Activity → Pick out each line of the listing below that contains the word "spans" and copy it. Case counts.

(Chart-based quiz items)
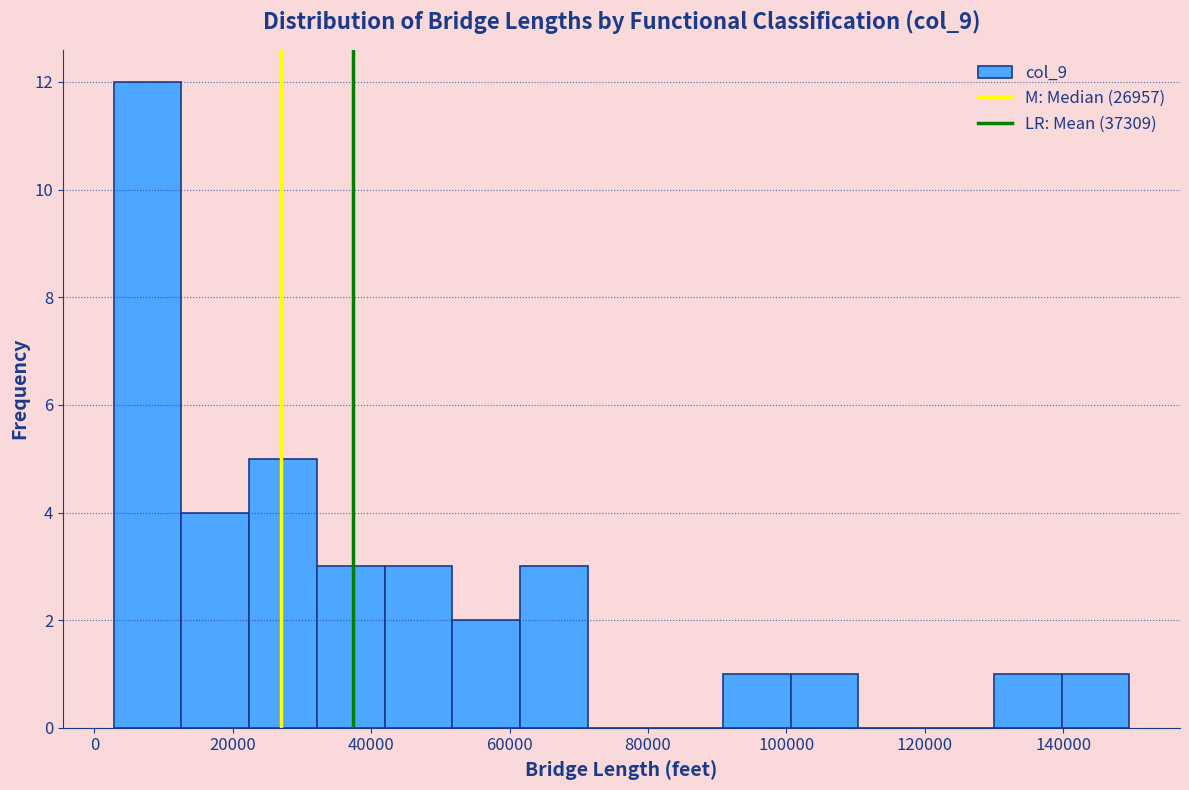

Reading left to right, list every bar in this chart as the range it spans on the x-axis followed by its height. Neither the bar edges nor the heights are printed on the chart, so give them approximately, as read against the axes.

2000 to 12000: 12
12000 to 22000: 4
22000 to 32000: 5
32000 to 42000: 3
42000 to 52000: 3
52000 to 62000: 2
62000 to 72000: 3
72000 to 82000: 0
82000 to 90000: 0
90000 to 100000: 1
100000 to 110000: 1
110000 to 120000: 0
120000 to 130000: 0
130000 to 140000: 1
140000 to 150000: 1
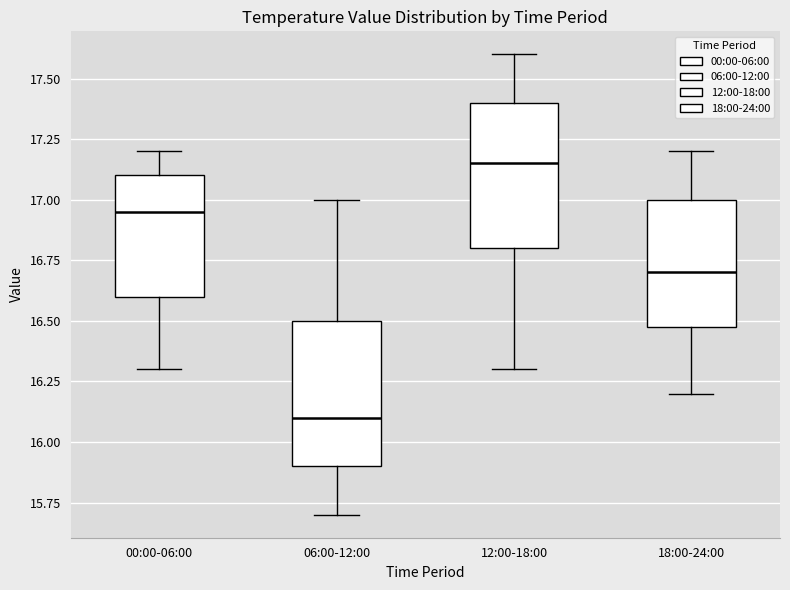

Reading left to right, transcribe this box plot: for each box, give where its median line is, the range the box spans, and where its two whiskers end, as read against the y-axis. The values are not printed on the chart, so give them approximately, as read against the axis.

00:00-06:00: median 16.95, box 16.60 to 17.10, whiskers 16.30 to 17.20
06:00-12:00: median 16.10, box 15.90 to 16.50, whiskers 15.70 to 17.00
12:00-18:00: median 17.15, box 16.80 to 17.40, whiskers 16.30 to 17.60
18:00-24:00: median 16.70, box 16.50 to 17.00, whiskers 16.20 to 17.20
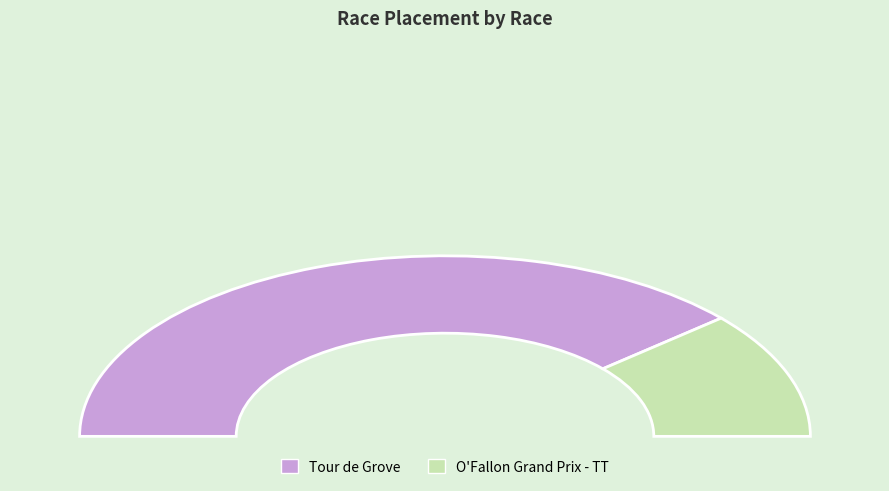

What percentage is NOT represented by Tour de Grove?

22.7%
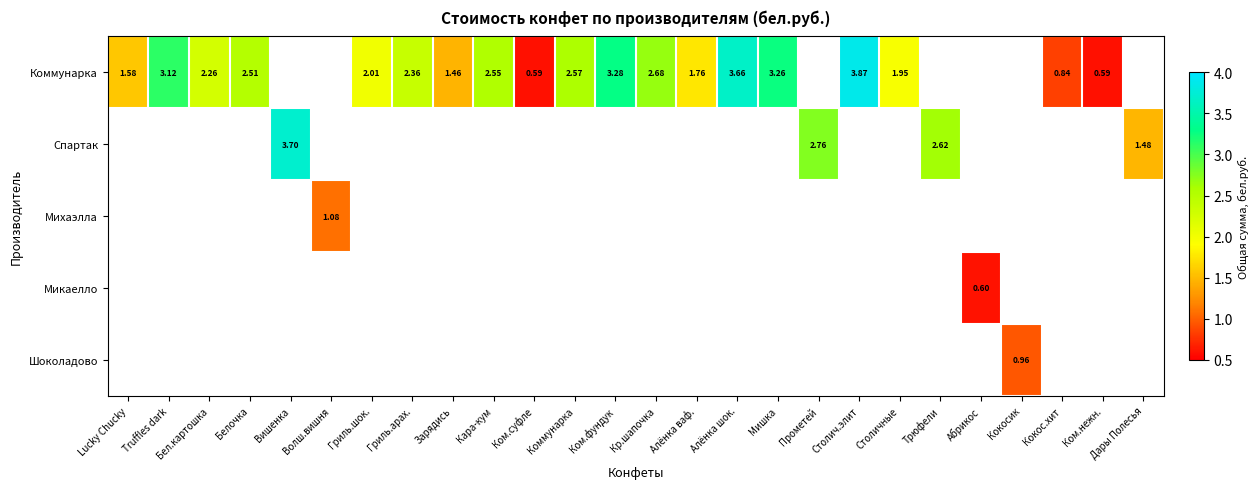

How many series are shown in this chart?

5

Answer to the exercise →
Reading left to right, list every bar in this chart as the range it spans on the x-axis followed by its height. Neither the bar edges nor the heights are printed on the chart, so give them approximately, as read against the axes.
Reading left to right, transcribe this box plot: for each box, give where its median line is, the range the box spans, and where its two whiskers end, as read against the y-axis. The values are not printed on the chart, so give them approximately, as read against the axis.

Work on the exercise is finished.